December 6, 2010
“On such an international campus as Earlham, I still find myself consistently defending the United States from those who attack it as ignorant, selfish and irrational. Yes, at times our government makes mistakes, horrible mistakes, but do not expect the civilian population to allow said mistakes to continue as a misrepresentation of what this nation was founded on; that would not be American.”
That’s the voice of Spencer Smith, another of our student bloggers, from a post entitled “My American Identity.”

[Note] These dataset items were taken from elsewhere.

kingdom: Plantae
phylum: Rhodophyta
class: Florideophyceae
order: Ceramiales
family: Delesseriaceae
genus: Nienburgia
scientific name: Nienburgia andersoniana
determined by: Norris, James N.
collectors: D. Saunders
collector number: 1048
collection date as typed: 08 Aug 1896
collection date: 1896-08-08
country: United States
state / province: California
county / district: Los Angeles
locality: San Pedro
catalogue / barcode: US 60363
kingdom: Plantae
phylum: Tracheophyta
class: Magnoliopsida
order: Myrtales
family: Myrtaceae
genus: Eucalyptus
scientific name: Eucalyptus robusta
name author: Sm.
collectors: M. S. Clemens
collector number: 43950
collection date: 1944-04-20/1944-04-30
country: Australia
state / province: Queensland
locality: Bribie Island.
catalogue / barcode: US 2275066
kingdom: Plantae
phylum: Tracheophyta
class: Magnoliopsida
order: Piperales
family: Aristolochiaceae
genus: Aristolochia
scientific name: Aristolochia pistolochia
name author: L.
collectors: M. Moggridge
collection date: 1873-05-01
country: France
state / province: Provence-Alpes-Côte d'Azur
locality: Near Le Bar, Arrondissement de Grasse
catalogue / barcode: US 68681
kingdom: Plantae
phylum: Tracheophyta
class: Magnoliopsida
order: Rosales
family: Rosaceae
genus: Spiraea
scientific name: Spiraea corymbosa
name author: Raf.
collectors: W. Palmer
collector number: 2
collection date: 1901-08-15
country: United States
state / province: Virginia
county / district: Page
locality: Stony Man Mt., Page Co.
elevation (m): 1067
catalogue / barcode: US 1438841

Spencer reflects on his experience, first, at a United World College, (where he completed high school, and then at Earlham. At both institutions he has found himself surrounded by students from many other countries, many of whom do not share the triumphalist perspective of the United States always being the best of countries. That experience has pushed him to have a rounder, more complex understanding of his own country. And not simply a more critical view. Instead, he has found himself having to defend his own country, acknowledging its faults, but also seeing its strengths and virtues.
Says Spencer, “As you can imagine, many dining room discussions turned into debates on politics or history. Many opinions were shared, and for me personally, I found myself sometimes offended by what I felt is an ungrounded bashing of the United States. I found myself consistently taking the defensive.” And thus he recognizes, “Of course, the United States is not perfect, and you can find numerous occasions where those ideals have been ignored, for example the Patriot Act, but when I think about the histories of other nations around the world, I conclude that the United States, comparatively, is one of the best places in ensuring such ideals.”
This is a central part of the case for making our education more international and more global: for having American students study abroad in settings where they engage with the citizens of other countries, and for having students from other countries study at Earlham. It changes the conversation; it deepens the learning.
He adds, “So, in this season of Thanksgiving, I am thankful to have grown up in the United States, and to have learned, from a multitude of shining examples, that I have a influential voice in ensuring my nation continues to allow for life, liberty and the pursuit of happiness, not only domestically, but also in the United States’ involvement worldwide.”